Human keypoint data
· · · ·
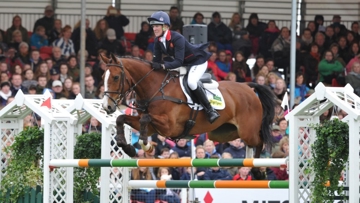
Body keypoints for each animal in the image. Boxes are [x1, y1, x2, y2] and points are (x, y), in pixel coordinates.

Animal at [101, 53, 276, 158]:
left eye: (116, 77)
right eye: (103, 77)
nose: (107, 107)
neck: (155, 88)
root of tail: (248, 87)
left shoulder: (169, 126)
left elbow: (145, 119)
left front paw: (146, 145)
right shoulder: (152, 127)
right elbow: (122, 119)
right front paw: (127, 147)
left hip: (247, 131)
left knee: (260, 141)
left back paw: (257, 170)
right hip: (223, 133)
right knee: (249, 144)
· · · ·
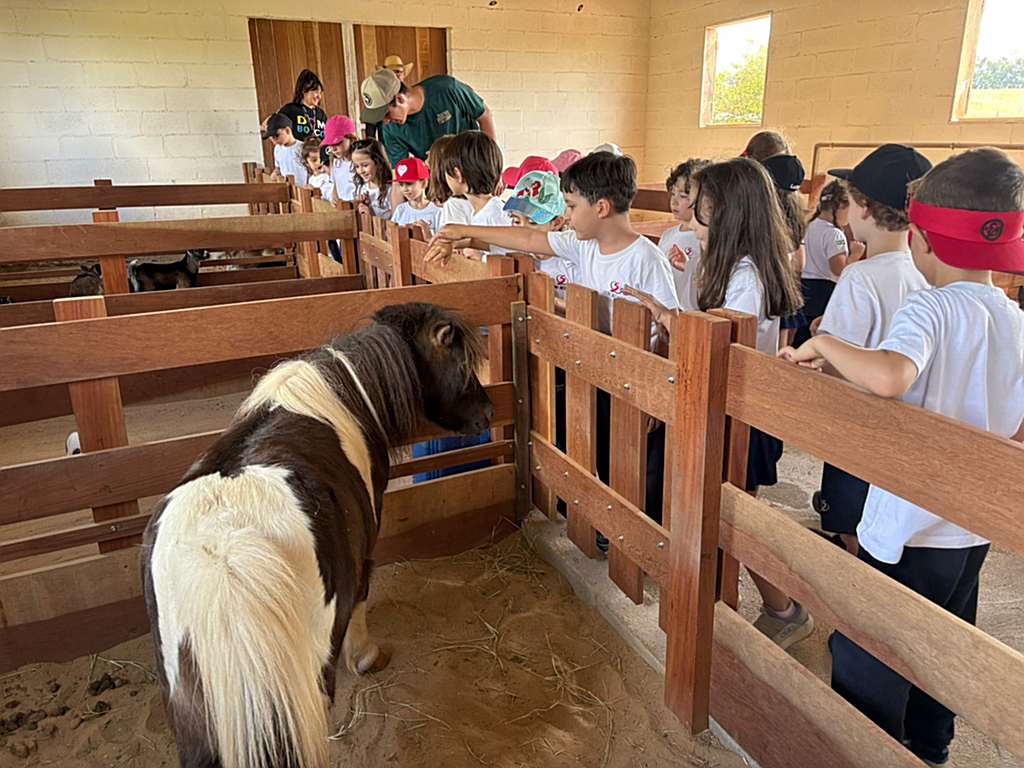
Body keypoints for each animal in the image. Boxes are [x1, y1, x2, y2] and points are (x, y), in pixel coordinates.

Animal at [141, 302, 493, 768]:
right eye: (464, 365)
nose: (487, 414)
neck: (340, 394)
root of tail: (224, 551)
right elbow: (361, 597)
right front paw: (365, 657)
· · · ·
■ TASK STATEMENT: Reproduce, word for word and in full, only the lines above that start at the line with "neck: (155, 88)" and run through the line with "right knee: (249, 144)", both ends included.

■ ANSWER:
neck: (155, 88)
root of tail: (248, 87)
left shoulder: (169, 126)
left elbow: (145, 119)
left front paw: (146, 145)
right shoulder: (152, 127)
right elbow: (122, 119)
right front paw: (127, 147)
left hip: (247, 131)
left knee: (260, 141)
left back paw: (257, 170)
right hip: (223, 133)
right knee: (249, 144)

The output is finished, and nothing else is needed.